------ Given data ------
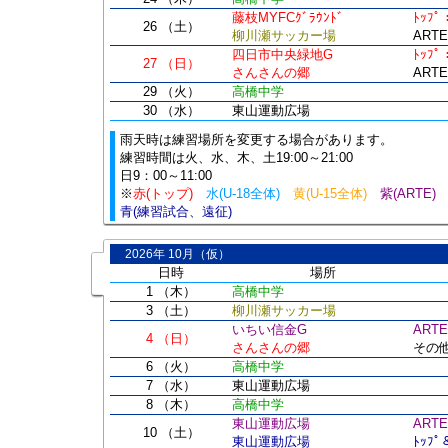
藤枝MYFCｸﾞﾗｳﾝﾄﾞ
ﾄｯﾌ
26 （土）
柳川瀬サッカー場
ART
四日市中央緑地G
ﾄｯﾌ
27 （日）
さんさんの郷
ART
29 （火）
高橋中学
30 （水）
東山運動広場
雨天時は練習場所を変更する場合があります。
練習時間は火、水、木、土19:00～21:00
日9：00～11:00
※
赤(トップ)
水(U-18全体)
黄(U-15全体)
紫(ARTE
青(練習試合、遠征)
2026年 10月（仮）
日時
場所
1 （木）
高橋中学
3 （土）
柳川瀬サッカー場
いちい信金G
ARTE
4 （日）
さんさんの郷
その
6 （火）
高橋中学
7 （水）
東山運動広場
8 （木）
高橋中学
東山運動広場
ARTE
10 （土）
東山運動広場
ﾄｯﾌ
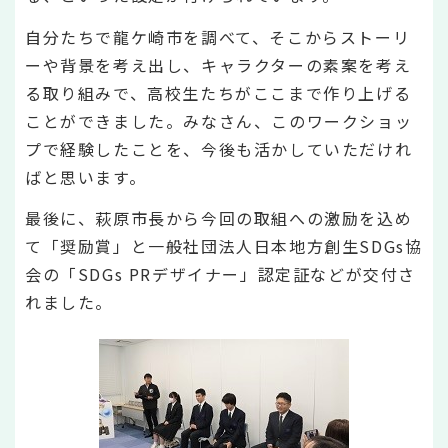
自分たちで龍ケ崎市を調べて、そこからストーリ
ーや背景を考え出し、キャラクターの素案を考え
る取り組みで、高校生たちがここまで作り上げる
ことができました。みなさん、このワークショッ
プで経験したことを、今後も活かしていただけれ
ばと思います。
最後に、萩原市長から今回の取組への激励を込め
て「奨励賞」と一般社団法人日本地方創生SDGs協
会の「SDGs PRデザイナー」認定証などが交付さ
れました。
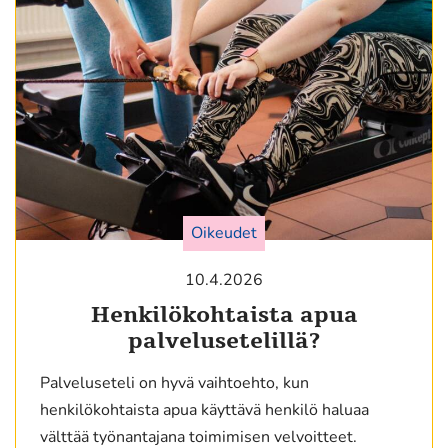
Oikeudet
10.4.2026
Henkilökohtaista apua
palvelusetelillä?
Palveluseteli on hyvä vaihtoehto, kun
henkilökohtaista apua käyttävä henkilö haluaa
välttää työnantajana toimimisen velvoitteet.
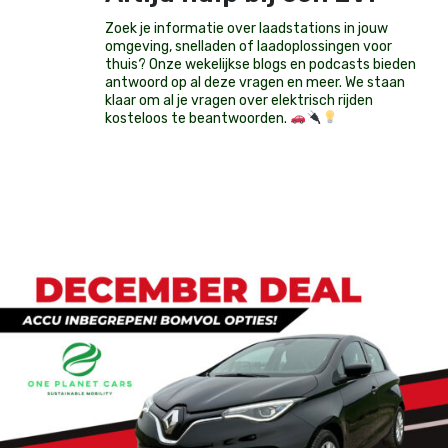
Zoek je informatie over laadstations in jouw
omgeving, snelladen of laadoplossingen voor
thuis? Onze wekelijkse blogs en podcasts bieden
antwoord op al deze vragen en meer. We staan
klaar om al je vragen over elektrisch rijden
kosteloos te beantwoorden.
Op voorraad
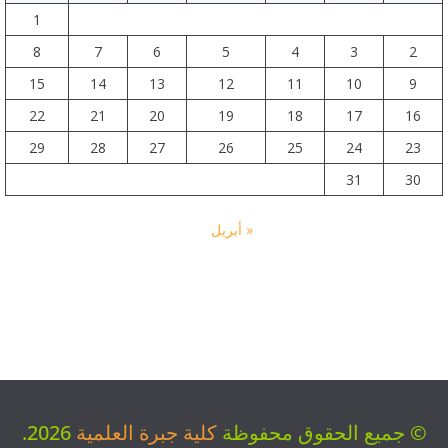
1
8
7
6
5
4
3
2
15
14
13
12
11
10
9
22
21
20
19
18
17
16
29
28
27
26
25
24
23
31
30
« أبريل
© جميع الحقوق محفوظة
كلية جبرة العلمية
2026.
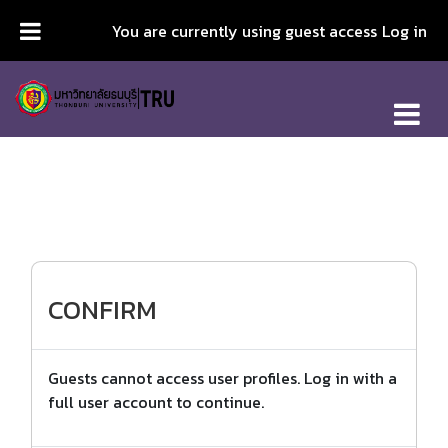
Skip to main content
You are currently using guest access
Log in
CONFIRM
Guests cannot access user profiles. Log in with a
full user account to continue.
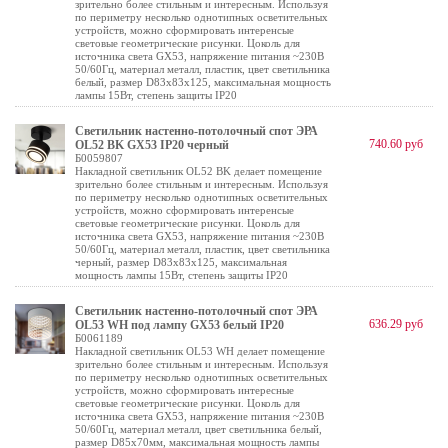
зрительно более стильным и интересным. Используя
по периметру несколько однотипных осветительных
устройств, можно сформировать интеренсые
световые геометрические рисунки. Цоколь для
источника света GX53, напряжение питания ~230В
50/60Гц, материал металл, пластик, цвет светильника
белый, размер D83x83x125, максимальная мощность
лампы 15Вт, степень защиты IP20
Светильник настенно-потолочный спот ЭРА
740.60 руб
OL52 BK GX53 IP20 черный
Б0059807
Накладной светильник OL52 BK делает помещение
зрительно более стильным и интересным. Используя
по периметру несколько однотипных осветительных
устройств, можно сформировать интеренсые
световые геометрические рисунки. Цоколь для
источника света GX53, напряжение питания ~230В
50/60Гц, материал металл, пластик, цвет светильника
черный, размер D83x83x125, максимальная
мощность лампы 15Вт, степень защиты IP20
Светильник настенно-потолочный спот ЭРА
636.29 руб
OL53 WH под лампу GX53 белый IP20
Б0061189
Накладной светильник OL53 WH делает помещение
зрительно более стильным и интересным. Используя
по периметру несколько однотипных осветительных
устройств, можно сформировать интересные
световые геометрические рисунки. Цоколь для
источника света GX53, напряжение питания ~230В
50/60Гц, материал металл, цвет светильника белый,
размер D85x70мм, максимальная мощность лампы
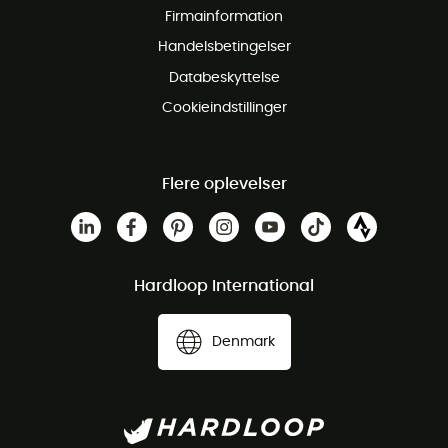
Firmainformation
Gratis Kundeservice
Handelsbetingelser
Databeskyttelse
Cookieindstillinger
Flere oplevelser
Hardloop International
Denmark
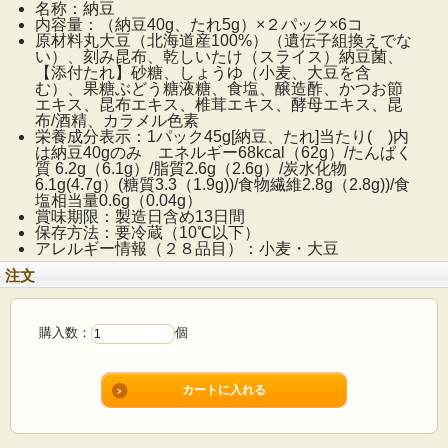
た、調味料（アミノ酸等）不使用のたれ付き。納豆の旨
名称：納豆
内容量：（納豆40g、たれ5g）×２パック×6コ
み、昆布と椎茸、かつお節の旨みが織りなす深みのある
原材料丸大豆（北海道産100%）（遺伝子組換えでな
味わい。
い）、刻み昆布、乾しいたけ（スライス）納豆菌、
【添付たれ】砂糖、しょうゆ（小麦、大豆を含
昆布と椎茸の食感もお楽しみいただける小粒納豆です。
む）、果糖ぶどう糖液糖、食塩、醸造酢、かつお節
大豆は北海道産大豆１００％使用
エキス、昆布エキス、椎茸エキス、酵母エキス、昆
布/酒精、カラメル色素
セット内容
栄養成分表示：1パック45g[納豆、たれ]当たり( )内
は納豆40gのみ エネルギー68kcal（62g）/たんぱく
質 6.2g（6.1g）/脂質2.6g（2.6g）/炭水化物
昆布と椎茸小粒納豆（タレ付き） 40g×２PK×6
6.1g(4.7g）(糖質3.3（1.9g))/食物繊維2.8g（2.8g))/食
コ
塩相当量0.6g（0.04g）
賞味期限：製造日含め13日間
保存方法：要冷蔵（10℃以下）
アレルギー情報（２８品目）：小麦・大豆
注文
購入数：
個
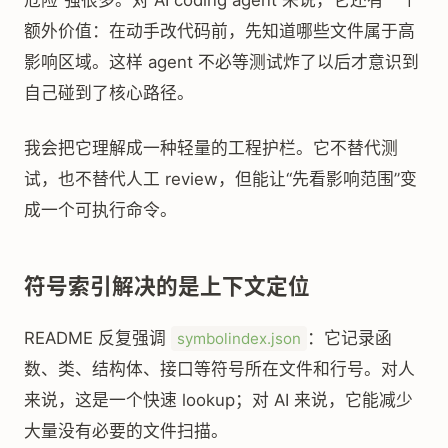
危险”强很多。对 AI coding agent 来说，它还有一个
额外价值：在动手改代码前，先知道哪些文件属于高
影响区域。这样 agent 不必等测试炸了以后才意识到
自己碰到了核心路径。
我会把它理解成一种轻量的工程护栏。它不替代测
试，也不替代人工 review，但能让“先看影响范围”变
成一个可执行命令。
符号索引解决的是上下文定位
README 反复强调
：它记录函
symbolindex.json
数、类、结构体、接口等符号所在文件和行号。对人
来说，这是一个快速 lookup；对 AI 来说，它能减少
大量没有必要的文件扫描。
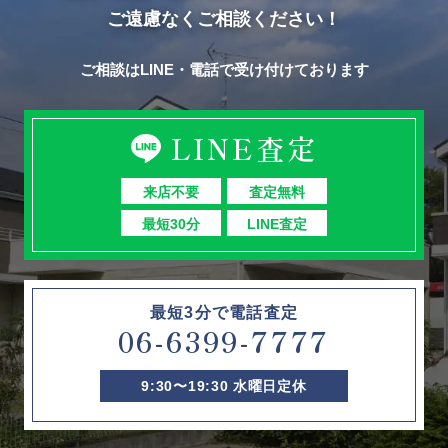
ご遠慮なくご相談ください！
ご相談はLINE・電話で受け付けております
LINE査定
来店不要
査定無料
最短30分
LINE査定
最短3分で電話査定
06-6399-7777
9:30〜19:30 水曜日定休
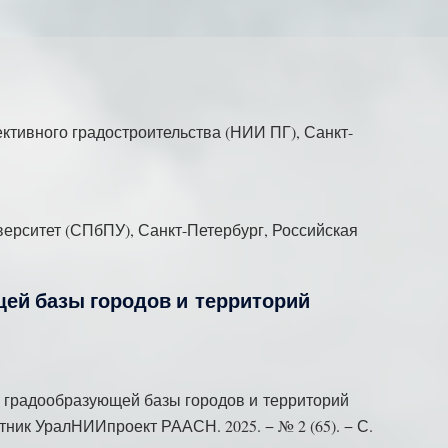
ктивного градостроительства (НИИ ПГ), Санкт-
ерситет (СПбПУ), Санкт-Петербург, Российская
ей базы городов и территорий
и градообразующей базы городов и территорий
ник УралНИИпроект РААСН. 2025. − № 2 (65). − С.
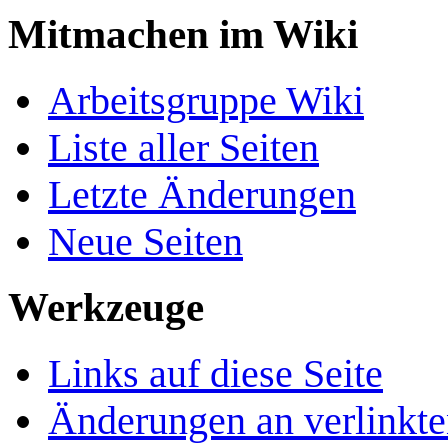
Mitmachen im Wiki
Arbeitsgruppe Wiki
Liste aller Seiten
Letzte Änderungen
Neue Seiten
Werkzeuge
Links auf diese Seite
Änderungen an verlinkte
------
Required work →
List each line of the listing above that contains the string "базы". Only matches with the same letter case count.

Problem solution →
ей базы городов и территорий
и градообразующей базы городов и территорий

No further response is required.